Centrándonos en los alimentos transgénicos, contamos en la actualidad con plantas transgénicas de más de cuarenta especies. Gracias a la ingeniería genética se han conseguido plantas resistentes a enfermedades producidas por virus, bacterias o insectos, lo que conlleva la disminución de la contaminación debido al uso de insecticidas en acuíferos y suelo. También se han conseguido otro tipo de mejoras, como la producción de distintas sustancias en los alimentos que aumentan su calidad nutricional, mejorar las cualidades organolépticas de un producto o que ciertas plantas sean más resistentes a determinados factores ambientales, como el frío.

Las aplicaciones farmacéuticas son otro gran punto de interés. La biotecnología permite desarrollar plantas transgénicas que producen sustancias de interés farmacológico, como anticuerpos, ciertas proteínas y hormonas, como la hormona del crecimiento.

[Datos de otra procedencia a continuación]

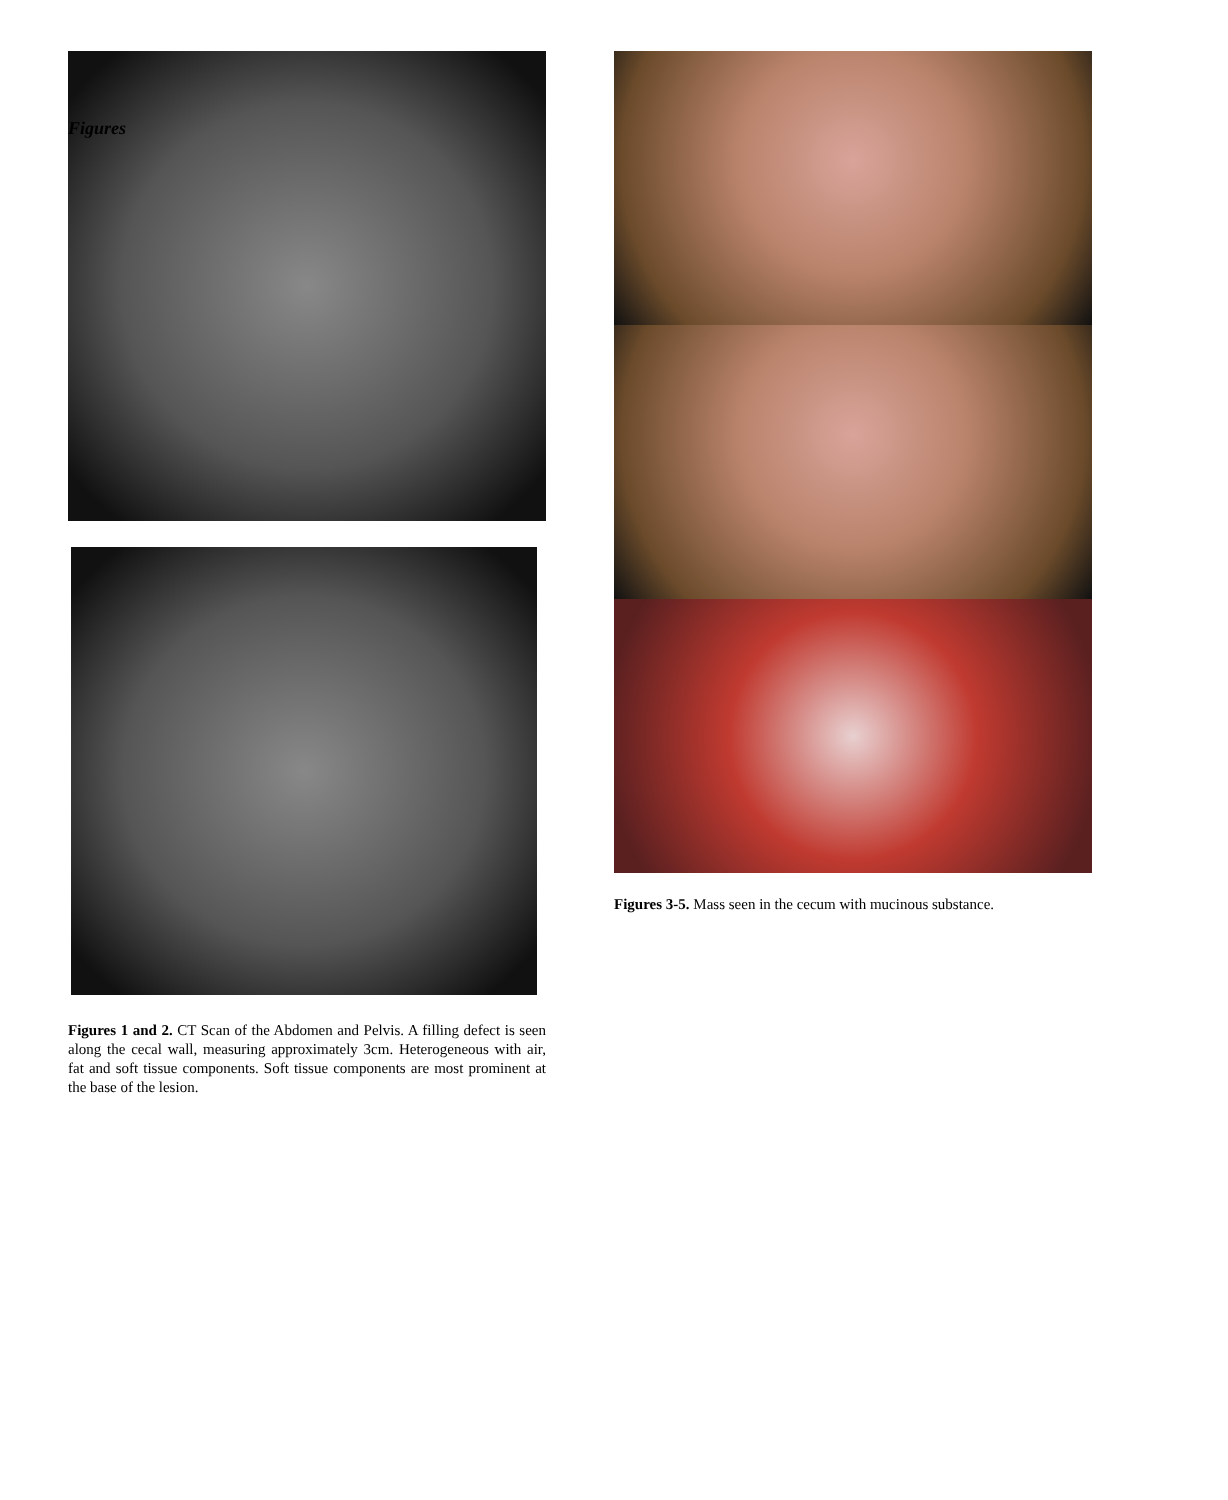Figures
Figures 1 and 2. CT Scan of the Abdomen and Pelvis. A filling defect is seen along the cecal wall, measuring approximately 3cm. Heterogeneous with air, fat and soft tissue components. Soft tissue components are most prominent at the base of the lesion.
Figures 3-5. Mass seen in the cecum with mucinous substance.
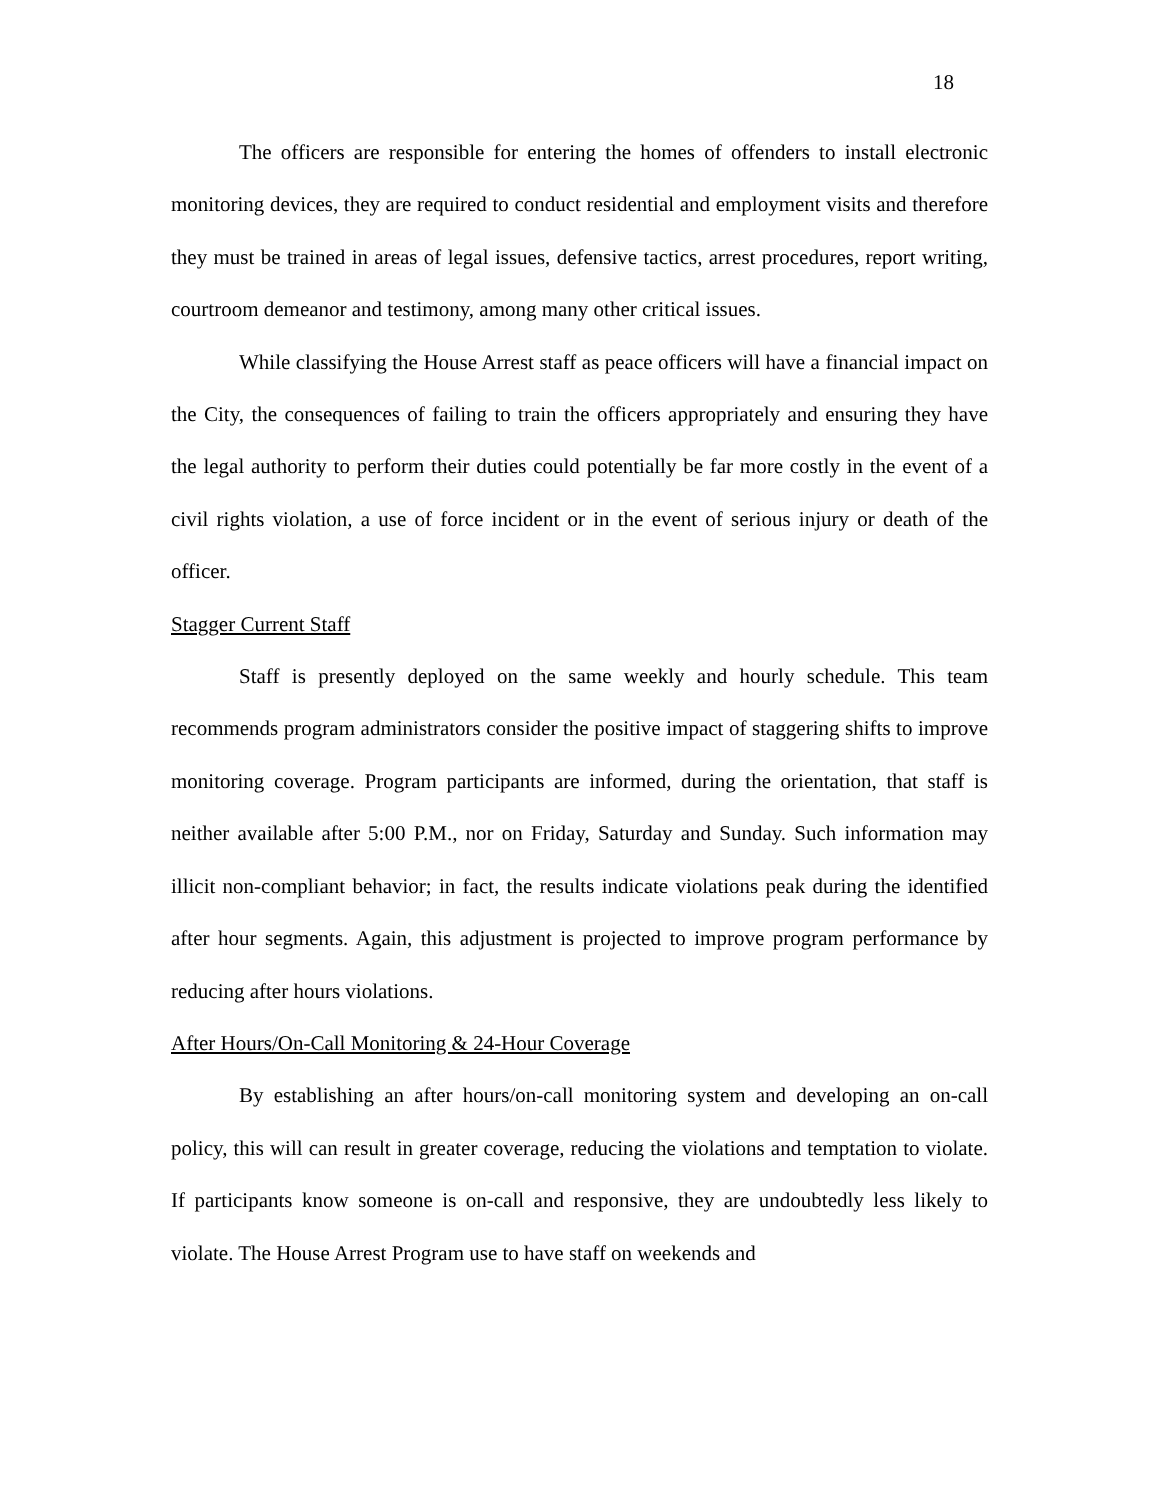18
The officers are responsible for entering the homes of offenders to install electronic monitoring devices, they are required to conduct residential and employment visits and therefore they must be trained in areas of legal issues, defensive tactics, arrest procedures, report writing, courtroom demeanor and testimony, among many other critical issues.
While classifying the House Arrest staff as peace officers will have a financial impact on the City, the consequences of failing to train the officers appropriately and ensuring they have the legal authority to perform their duties could potentially be far more costly in the event of a civil rights violation, a use of force incident or in the event of serious injury or death of the officer.
Stagger Current Staff
Staff is presently deployed on the same weekly and hourly schedule. This team recommends program administrators consider the positive impact of staggering shifts to improve monitoring coverage. Program participants are informed, during the orientation, that staff is neither available after 5:00 P.M., nor on Friday, Saturday and Sunday. Such information may illicit non-compliant behavior; in fact, the results indicate violations peak during the identified after hour segments. Again, this adjustment is projected to improve program performance by reducing after hours violations.
After Hours/On-Call Monitoring & 24-Hour Coverage
By establishing an after hours/on-call monitoring system and developing an on-call policy, this will can result in greater coverage, reducing the violations and temptation to violate. If participants know someone is on-call and responsive, they are undoubtedly less likely to violate. The House Arrest Program use to have staff on weekends and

El debate queda abierto. Los transgénicos tienen muchos detractores, pero desde mi humilde opinión confío en los avances científicos y tecnológicos y en las instituciones que evalúan los riesgos de dichos avances. Aunque cierto es que, como todo en la vida, los excesos se pagan y el abusar de este tipo de cultivos en detrimento de los cultivos tradicionales puede que esté afectando a ciertas especies de insectos polinizadores tal y como abogan las asociaciones de ecologistas. Esperemos que el tiempo y la razón pongan, como siempre, las cosas en su sitio.